▶ **WHAT YOU NEED TO DO**
What is needed here is an exact transcription of the entries that follow.

▶ **SOURCE INFORMATION**
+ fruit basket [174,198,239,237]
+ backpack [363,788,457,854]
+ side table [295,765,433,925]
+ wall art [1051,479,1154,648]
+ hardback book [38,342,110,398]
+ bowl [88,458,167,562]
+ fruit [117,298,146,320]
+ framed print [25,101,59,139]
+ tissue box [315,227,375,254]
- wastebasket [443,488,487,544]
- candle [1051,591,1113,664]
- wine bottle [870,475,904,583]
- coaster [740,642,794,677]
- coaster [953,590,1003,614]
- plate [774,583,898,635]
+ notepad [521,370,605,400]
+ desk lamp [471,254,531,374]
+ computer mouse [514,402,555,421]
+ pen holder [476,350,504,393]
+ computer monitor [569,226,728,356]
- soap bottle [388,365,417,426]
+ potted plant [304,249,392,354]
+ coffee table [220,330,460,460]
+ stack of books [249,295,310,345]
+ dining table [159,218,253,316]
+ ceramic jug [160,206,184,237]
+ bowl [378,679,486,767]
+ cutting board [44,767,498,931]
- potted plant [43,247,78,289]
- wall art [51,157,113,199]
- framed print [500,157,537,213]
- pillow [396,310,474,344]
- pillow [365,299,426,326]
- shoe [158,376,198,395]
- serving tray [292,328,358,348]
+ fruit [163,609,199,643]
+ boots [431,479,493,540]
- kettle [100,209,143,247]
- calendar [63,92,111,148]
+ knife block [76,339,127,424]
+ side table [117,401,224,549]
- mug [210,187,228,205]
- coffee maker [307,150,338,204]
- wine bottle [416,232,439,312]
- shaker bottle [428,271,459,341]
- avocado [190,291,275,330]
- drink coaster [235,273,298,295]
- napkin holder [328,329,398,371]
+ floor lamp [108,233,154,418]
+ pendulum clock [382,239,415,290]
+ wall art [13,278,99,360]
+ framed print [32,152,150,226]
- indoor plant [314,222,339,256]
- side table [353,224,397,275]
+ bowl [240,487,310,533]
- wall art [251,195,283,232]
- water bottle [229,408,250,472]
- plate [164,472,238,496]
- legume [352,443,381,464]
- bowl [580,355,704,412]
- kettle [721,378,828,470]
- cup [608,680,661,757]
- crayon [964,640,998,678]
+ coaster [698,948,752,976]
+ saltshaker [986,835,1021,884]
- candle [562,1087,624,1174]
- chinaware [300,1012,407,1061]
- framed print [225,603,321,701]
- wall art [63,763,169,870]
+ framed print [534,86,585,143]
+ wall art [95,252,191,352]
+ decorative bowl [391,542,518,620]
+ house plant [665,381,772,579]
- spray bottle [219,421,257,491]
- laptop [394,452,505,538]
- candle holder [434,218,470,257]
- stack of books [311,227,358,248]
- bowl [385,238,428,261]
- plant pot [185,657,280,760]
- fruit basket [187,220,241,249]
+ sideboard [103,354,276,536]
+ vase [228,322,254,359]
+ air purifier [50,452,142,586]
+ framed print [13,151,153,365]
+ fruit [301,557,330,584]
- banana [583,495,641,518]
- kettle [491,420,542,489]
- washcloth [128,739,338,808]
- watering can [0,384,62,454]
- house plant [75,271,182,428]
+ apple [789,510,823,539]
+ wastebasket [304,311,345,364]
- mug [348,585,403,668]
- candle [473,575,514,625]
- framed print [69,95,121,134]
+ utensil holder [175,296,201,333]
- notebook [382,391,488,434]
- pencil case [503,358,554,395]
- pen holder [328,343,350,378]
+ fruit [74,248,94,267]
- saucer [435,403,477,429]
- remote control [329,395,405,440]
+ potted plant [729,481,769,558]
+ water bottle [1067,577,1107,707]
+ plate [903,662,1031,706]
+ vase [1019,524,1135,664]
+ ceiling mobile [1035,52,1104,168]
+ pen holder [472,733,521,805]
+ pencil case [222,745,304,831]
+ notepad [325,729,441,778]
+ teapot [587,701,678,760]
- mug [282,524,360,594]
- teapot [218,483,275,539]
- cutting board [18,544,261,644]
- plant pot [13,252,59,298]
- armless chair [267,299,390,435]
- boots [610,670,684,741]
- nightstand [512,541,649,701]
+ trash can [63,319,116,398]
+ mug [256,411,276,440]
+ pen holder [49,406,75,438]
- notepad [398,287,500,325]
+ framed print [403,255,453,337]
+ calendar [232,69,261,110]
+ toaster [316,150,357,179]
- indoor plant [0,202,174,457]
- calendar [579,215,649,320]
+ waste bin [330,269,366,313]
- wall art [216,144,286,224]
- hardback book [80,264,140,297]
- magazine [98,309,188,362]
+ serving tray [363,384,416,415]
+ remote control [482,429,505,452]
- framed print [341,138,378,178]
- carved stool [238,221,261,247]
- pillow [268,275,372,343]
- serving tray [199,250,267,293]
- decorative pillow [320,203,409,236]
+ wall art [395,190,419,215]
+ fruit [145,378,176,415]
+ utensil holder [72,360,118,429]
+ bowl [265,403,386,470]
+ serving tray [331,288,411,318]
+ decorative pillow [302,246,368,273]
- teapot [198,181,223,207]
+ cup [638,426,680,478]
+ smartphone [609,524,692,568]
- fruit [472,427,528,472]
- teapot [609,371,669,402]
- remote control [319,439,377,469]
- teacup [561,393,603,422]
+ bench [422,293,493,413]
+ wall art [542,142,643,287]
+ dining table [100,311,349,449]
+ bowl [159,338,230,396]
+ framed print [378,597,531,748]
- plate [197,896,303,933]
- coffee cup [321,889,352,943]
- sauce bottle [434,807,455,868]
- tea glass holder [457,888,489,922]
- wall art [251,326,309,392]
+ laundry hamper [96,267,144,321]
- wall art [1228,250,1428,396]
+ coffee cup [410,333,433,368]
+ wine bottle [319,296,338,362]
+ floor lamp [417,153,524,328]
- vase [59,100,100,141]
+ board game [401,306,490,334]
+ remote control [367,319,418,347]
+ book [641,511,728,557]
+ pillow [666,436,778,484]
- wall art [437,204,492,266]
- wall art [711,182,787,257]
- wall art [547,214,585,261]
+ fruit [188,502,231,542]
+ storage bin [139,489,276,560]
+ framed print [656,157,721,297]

▶ **TASK RESULT**
+ fruit basket [174,198,239,237]
+ backpack [363,788,457,854]
+ side table [295,765,433,925]
+ wall art [1051,479,1154,648]
+ hardback book [38,342,110,398]
+ bowl [88,458,167,562]
+ fruit [117,298,146,320]
+ framed print [25,101,59,139]
+ tissue box [315,227,375,254]
- wastebasket [443,488,487,544]
- candle [1051,591,1113,664]
- wine bottle [870,475,904,583]
- coaster [740,642,794,677]
- coaster [953,590,1003,614]
- plate [774,583,898,635]
+ notepad [521,370,605,400]
+ desk lamp [471,254,531,374]
+ computer mouse [514,402,555,421]
+ pen holder [476,350,504,393]
+ computer monitor [569,226,728,356]
- soap bottle [388,365,417,426]
+ potted plant [304,249,392,354]
+ coffee table [220,330,460,460]
+ stack of books [249,295,310,345]
+ dining table [159,218,253,316]
+ ceramic jug [160,206,184,237]
+ bowl [378,679,486,767]
+ cutting board [44,767,498,931]
- potted plant [43,247,78,289]
- wall art [51,157,113,199]
- framed print [500,157,537,213]
- pillow [396,310,474,344]
- pillow [365,299,426,326]
- shoe [158,376,198,395]
- serving tray [292,328,358,348]
+ fruit [163,609,199,643]
+ boots [431,479,493,540]
- kettle [100,209,143,247]
- calendar [63,92,111,148]
+ knife block [76,339,127,424]
+ side table [117,401,224,549]
- mug [210,187,228,205]
- coffee maker [307,150,338,204]
- wine bottle [416,232,439,312]
- shaker bottle [428,271,459,341]
- avocado [190,291,275,330]
- drink coaster [235,273,298,295]
- napkin holder [328,329,398,371]
+ floor lamp [108,233,154,418]
+ pendulum clock [382,239,415,290]
+ wall art [13,278,99,360]
+ framed print [32,152,150,226]
- indoor plant [314,222,339,256]
- side table [353,224,397,275]
+ bowl [240,487,310,533]
- wall art [251,195,283,232]
- water bottle [229,408,250,472]
- plate [164,472,238,496]
- legume [352,443,381,464]
- bowl [580,355,704,412]
- kettle [721,378,828,470]
- cup [608,680,661,757]
- crayon [964,640,998,678]
+ coaster [698,948,752,976]
+ saltshaker [986,835,1021,884]
- candle [562,1087,624,1174]
- chinaware [300,1012,407,1061]
- framed print [225,603,321,701]
- wall art [63,763,169,870]
+ framed print [534,86,585,143]
+ wall art [95,252,191,352]
+ decorative bowl [391,542,518,620]
+ house plant [665,381,772,579]
- spray bottle [219,421,257,491]
- laptop [394,452,505,538]
- candle holder [434,218,470,257]
- stack of books [311,227,358,248]
- bowl [385,238,428,261]
- plant pot [185,657,280,760]
- fruit basket [187,220,241,249]
+ sideboard [103,354,276,536]
+ vase [228,322,254,359]
+ air purifier [50,452,142,586]
+ framed print [13,151,153,365]
+ fruit [301,557,330,584]
- banana [583,495,641,518]
- kettle [491,420,542,489]
- washcloth [128,739,338,808]
- watering can [0,384,62,454]
- house plant [75,271,182,428]
+ apple [789,510,823,539]
+ wastebasket [304,311,345,364]
- mug [348,585,403,668]
- candle [473,575,514,625]
- framed print [69,95,121,134]
+ utensil holder [175,296,201,333]
- notebook [382,391,488,434]
- pencil case [503,358,554,395]
- pen holder [328,343,350,378]
+ fruit [74,248,94,267]
- saucer [435,403,477,429]
- remote control [329,395,405,440]
+ potted plant [729,481,769,558]
+ water bottle [1067,577,1107,707]
+ plate [903,662,1031,706]
+ vase [1019,524,1135,664]
+ ceiling mobile [1035,52,1104,168]
+ pen holder [472,733,521,805]
+ pencil case [222,745,304,831]
+ notepad [325,729,441,778]
+ teapot [587,701,678,760]
- mug [282,524,360,594]
- teapot [218,483,275,539]
- cutting board [18,544,261,644]
- plant pot [13,252,59,298]
- armless chair [267,299,390,435]
- boots [610,670,684,741]
- nightstand [512,541,649,701]
+ trash can [63,319,116,398]
+ mug [256,411,276,440]
+ pen holder [49,406,75,438]
- notepad [398,287,500,325]
+ framed print [403,255,453,337]
+ calendar [232,69,261,110]
+ toaster [316,150,357,179]
- indoor plant [0,202,174,457]
- calendar [579,215,649,320]
+ waste bin [330,269,366,313]
- wall art [216,144,286,224]
- hardback book [80,264,140,297]
- magazine [98,309,188,362]
+ serving tray [363,384,416,415]
+ remote control [482,429,505,452]
- framed print [341,138,378,178]
- carved stool [238,221,261,247]
- pillow [268,275,372,343]
- serving tray [199,250,267,293]
- decorative pillow [320,203,409,236]
+ wall art [395,190,419,215]
+ fruit [145,378,176,415]
+ utensil holder [72,360,118,429]
+ bowl [265,403,386,470]
+ serving tray [331,288,411,318]
+ decorative pillow [302,246,368,273]
- teapot [198,181,223,207]
+ cup [638,426,680,478]
+ smartphone [609,524,692,568]
- fruit [472,427,528,472]
- teapot [609,371,669,402]
- remote control [319,439,377,469]
- teacup [561,393,603,422]
+ bench [422,293,493,413]
+ wall art [542,142,643,287]
+ dining table [100,311,349,449]
+ bowl [159,338,230,396]
+ framed print [378,597,531,748]
- plate [197,896,303,933]
- coffee cup [321,889,352,943]
- sauce bottle [434,807,455,868]
- tea glass holder [457,888,489,922]
- wall art [251,326,309,392]
+ laundry hamper [96,267,144,321]
- wall art [1228,250,1428,396]
+ coffee cup [410,333,433,368]
+ wine bottle [319,296,338,362]
+ floor lamp [417,153,524,328]
- vase [59,100,100,141]
+ board game [401,306,490,334]
+ remote control [367,319,418,347]
+ book [641,511,728,557]
+ pillow [666,436,778,484]
- wall art [437,204,492,266]
- wall art [711,182,787,257]
- wall art [547,214,585,261]
+ fruit [188,502,231,542]
+ storage bin [139,489,276,560]
+ framed print [656,157,721,297]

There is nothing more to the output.